Based on the above, the invention provides the lithium ion battery silicon carbon electrode material and the preparation method thereof. By additionally adding the resin reactant, the resin carbon layer is smoothly coated on the surface of the graphite particle, and the silicon or the silicon compound and the conductive material are coated in the resin carbon layer without being exposed. Thus, the disadvantages of high first-cycle irreversible rate and high BET in hard carbon are improved by chemical modification. The BET may be reduced from 17.78 m²/g to 2.99 m²/g, the first-cycle irreversible rate may be reduced from 20% to 10% to 14%, and the capacitance for the first cycle may reach 570 mAh/g; meanwhile, the advantage of rigid structure in the hard carbon is maintained, and thereby effectively improving the life performance of the lithium ion battery silicon carbon anode material.

Claims

1. A lithium ion battery silicon carbon electrode material, comprising:

a graphite particle; and

a resin carbon layer, smoothly coated on a surface of the graphite particle, wherein silicon or a silicon compound and a conductive material are coated in the resin carbon layer.

2. The lithium ion battery silicon carbon electrode material according to claim 1, wherein an average thickness of the resin carbon layer is 5 nm to 500 nm, an average thickness change rate is 11% to 17%, and a thickness change standard deviation is 4 to 6.

3. The lithium ion battery silicon carbon electrode material according to claim 1, wherein a particle size of the graphite particle is 5 μm to 30 μm.

4. The lithium ion battery silicon carbon electrode material according to claim 1, wherein the conductive material comprises metal nanoparticles, conductive carbon black, acetylene black, graphene, carbon nanotubes or flake graphite.

5. A preparation method of a lithium ion battery silicon carbon electrode material, comprising:

mixing a graphite particle, silicon or a silicon compound and a conductive material, adding resin, performing stirring and mixing, and adding a resin reactant during or after curing process; and

performing carbonization, such that a resin carbon layer is smoothly coated on a surface of the graphite particle, and the silicon or the silicon compound and the conductive material are coated in the resin carbon layer.

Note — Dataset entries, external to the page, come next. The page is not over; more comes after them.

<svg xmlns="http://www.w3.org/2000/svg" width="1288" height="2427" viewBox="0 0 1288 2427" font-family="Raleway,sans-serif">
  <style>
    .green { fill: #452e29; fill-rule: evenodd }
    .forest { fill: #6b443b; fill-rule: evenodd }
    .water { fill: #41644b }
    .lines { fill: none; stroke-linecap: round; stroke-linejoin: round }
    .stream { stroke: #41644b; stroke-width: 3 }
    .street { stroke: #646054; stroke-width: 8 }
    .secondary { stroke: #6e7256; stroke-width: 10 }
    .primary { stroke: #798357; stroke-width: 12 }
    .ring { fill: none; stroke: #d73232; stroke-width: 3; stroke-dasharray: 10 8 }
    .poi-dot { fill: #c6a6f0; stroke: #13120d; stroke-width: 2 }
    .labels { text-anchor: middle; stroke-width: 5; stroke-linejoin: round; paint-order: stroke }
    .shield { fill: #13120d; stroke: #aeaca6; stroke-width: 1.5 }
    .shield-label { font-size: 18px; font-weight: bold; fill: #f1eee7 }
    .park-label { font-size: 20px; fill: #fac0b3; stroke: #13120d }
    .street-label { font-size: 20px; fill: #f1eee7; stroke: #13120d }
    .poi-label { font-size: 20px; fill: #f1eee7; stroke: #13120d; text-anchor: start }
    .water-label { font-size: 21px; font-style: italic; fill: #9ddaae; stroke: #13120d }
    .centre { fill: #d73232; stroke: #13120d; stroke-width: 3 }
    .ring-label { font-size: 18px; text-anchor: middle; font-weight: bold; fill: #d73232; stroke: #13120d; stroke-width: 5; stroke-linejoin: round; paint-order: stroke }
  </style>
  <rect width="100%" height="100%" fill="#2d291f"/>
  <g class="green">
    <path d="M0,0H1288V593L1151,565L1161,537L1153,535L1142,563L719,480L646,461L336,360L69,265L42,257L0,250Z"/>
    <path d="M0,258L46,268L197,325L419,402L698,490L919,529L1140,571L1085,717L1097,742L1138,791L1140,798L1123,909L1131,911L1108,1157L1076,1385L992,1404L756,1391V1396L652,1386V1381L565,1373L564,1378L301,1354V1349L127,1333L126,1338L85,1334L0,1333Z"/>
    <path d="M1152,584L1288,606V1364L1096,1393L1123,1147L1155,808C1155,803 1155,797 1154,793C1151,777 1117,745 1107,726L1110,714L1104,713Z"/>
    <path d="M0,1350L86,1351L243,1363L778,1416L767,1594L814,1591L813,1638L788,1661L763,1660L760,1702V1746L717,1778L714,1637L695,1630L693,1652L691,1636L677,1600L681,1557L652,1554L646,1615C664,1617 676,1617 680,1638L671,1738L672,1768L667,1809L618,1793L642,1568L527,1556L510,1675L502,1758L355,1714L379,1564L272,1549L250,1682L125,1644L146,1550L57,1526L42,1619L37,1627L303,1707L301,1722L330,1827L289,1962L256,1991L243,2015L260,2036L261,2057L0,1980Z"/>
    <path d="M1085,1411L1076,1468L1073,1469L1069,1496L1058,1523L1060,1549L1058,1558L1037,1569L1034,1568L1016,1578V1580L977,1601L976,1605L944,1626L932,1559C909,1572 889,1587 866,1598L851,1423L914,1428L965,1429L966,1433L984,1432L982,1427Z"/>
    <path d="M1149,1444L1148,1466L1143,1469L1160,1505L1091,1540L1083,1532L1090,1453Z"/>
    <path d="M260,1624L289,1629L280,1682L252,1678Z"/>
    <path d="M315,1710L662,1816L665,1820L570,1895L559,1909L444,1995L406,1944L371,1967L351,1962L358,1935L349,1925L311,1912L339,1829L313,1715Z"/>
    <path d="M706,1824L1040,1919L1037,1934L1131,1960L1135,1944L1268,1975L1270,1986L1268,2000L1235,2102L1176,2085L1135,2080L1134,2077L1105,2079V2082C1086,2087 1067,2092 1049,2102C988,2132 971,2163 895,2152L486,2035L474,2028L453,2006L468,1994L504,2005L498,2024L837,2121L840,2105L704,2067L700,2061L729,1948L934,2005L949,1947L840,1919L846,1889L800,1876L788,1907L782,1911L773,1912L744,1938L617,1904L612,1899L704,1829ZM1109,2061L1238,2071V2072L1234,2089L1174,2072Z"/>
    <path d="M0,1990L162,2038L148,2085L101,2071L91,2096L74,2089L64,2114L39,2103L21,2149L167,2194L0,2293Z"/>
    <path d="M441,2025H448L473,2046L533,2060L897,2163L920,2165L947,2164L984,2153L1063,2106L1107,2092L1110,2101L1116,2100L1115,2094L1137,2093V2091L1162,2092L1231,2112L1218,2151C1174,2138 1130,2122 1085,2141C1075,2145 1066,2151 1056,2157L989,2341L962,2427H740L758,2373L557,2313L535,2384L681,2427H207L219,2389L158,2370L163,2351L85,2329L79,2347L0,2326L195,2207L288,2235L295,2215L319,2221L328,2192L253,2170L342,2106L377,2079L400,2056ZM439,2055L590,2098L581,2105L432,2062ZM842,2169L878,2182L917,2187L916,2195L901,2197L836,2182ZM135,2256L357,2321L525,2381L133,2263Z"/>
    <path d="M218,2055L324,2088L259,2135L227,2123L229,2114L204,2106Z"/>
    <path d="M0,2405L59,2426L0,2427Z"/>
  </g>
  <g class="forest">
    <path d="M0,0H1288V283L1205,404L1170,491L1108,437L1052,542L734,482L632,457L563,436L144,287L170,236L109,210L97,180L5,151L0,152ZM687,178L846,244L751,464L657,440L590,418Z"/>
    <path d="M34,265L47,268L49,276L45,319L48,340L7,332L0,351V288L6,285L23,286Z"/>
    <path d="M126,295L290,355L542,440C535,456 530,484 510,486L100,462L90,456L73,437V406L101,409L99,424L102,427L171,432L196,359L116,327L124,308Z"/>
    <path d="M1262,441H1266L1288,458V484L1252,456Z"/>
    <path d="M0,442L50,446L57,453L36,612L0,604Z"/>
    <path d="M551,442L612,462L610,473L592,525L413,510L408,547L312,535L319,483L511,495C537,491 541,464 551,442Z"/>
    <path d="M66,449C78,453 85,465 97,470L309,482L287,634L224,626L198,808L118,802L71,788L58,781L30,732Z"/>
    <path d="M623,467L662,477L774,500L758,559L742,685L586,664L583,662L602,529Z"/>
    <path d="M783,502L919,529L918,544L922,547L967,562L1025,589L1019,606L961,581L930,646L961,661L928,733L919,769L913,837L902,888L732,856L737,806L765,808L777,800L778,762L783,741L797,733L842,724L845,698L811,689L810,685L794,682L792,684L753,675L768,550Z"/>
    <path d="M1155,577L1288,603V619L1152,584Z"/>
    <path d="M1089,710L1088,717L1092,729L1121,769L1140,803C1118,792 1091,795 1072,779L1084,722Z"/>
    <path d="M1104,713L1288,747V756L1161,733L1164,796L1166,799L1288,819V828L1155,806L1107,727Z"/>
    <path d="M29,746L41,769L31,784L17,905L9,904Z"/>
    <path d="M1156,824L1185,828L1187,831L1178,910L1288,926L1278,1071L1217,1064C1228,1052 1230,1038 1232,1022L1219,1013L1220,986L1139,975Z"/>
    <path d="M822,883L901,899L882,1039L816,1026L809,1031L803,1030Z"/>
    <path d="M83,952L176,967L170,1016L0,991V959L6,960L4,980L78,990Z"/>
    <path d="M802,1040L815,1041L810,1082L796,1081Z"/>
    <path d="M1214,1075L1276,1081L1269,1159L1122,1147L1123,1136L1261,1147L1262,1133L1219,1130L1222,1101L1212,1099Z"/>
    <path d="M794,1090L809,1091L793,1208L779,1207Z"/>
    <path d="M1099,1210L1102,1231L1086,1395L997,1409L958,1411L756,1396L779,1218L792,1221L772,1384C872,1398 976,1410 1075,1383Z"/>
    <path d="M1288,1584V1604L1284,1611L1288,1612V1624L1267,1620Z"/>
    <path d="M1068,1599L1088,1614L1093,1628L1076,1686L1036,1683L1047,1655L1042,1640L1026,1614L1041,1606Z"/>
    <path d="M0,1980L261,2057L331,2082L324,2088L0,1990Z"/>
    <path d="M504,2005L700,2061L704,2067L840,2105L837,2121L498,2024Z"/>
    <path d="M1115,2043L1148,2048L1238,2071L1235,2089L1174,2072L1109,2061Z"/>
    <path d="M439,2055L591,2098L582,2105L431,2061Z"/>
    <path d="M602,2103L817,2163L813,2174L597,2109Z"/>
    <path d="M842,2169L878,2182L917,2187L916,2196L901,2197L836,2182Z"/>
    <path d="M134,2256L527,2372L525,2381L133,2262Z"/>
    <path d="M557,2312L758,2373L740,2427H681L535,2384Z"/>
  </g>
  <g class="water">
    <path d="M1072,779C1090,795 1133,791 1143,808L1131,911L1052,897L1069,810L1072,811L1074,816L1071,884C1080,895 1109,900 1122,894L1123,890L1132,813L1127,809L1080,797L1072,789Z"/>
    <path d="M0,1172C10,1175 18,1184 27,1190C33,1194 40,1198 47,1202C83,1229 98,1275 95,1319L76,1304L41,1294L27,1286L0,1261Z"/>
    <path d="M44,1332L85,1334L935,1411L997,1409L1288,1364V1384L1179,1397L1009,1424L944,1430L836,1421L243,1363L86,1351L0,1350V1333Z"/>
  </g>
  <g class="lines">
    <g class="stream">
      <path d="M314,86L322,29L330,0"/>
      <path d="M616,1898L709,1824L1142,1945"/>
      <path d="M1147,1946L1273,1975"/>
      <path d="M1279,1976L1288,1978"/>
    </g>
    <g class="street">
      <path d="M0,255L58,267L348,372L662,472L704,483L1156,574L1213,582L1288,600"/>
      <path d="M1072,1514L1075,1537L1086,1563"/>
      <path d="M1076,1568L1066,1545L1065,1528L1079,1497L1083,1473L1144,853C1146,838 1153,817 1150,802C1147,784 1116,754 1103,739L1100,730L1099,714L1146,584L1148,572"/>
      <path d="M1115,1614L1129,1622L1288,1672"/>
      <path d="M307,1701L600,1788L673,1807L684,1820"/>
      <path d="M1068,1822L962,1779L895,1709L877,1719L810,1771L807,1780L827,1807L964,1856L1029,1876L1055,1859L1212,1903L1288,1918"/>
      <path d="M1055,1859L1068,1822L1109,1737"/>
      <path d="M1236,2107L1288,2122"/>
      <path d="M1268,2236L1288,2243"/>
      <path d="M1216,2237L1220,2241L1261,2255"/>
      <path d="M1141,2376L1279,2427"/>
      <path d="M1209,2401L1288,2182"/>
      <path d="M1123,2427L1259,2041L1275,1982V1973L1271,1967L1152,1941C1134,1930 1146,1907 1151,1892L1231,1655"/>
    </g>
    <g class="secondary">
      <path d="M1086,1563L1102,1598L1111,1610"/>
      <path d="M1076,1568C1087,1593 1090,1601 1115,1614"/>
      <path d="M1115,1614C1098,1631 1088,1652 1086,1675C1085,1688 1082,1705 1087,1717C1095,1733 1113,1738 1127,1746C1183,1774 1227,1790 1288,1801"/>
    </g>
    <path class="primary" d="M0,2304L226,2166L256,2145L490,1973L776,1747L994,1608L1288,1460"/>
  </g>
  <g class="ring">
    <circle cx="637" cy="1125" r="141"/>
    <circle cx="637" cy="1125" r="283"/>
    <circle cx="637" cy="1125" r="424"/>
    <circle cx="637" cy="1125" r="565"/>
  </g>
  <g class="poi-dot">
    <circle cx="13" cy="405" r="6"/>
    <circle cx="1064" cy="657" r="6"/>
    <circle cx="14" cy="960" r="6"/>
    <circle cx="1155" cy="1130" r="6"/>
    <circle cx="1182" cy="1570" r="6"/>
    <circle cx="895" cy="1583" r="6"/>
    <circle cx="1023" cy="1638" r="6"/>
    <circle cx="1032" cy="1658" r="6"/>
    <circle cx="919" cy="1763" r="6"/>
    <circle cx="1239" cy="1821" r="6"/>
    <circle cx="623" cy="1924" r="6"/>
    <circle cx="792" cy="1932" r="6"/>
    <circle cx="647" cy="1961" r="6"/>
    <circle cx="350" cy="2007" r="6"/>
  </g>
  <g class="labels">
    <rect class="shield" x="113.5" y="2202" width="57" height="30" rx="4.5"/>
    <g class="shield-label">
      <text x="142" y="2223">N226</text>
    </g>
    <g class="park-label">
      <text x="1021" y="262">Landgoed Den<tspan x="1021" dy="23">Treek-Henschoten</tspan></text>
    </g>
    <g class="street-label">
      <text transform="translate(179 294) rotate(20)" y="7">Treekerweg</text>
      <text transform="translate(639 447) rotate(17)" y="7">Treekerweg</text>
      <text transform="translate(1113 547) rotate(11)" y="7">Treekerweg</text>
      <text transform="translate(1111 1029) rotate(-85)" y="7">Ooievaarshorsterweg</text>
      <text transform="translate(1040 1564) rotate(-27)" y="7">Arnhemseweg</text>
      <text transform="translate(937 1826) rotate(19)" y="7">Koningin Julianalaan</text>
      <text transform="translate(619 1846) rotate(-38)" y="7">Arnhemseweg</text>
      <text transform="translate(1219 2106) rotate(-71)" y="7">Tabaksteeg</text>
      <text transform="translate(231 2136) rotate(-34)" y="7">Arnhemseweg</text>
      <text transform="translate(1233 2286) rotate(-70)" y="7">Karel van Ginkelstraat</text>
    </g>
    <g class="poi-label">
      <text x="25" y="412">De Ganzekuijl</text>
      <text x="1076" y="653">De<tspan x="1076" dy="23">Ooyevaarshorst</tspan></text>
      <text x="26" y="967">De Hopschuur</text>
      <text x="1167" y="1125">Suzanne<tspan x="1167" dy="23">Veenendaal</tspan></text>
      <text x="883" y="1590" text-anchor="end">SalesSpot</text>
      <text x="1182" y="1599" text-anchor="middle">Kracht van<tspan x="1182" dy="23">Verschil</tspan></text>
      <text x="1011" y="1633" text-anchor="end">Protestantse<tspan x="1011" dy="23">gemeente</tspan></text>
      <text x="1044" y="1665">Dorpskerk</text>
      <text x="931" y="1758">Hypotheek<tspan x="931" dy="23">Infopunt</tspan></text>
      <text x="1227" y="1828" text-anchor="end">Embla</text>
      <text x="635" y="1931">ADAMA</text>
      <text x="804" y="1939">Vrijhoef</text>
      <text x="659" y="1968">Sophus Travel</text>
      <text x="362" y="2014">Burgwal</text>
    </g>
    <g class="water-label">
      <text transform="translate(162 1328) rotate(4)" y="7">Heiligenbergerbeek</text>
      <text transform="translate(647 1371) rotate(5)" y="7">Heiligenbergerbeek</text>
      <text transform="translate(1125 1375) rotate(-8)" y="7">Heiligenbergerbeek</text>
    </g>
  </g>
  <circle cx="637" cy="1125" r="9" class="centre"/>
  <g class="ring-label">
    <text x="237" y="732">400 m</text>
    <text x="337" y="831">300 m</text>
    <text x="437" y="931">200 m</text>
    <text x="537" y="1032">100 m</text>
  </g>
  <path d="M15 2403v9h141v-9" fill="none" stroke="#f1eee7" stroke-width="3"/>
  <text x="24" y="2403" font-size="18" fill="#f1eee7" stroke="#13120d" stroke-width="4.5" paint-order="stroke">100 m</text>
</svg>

6. The preparation method according to claim 5, wherein relative to 100 wt % of the graphite particle, an addition amount of the silicon or the silicon compound and the conductive material is 5 wt % to 20 wt %.

7. The preparation method according to claim 5, wherein relative to 100 wt % of the graphite particle, an addition amount of the resin is 10 wt % to 50 wt %.

8. The preparation method according to claim 5, wherein relative to 100 wt % of the graphite particle, an addition amount of the resin reactant is 5 wt % to 15 wt %.

9. The preparation method according to claim 5, wherein the resin comprises phenol-formaldehyde resin, urea resin, melamine resin, unsaturated polyester resin, epoxy resin, silicone resin, polyurethane, polyethylene, polypropylene, polystyrene, ABS resin, polyvinyl chloride, acrylic resin, nylon POM, polycarbonate, cellulose resin or polyethylene terephthalate.

10. The preparation method according to claim 5, wherein the conductive material comprises metal nanoparticles, conductive carbon black, acetylene black, graphene, carbon nanotubes or flake graphite.

11. The preparation method according to claim 5, wherein the resin reactant comprises sucrose, glucose, cellulose, chitin, phytic acid or a combination thereof.

12. The preparation method according to claim 5, wherein the carbonization is performed in an inert gas at 600° C. to 1000° C.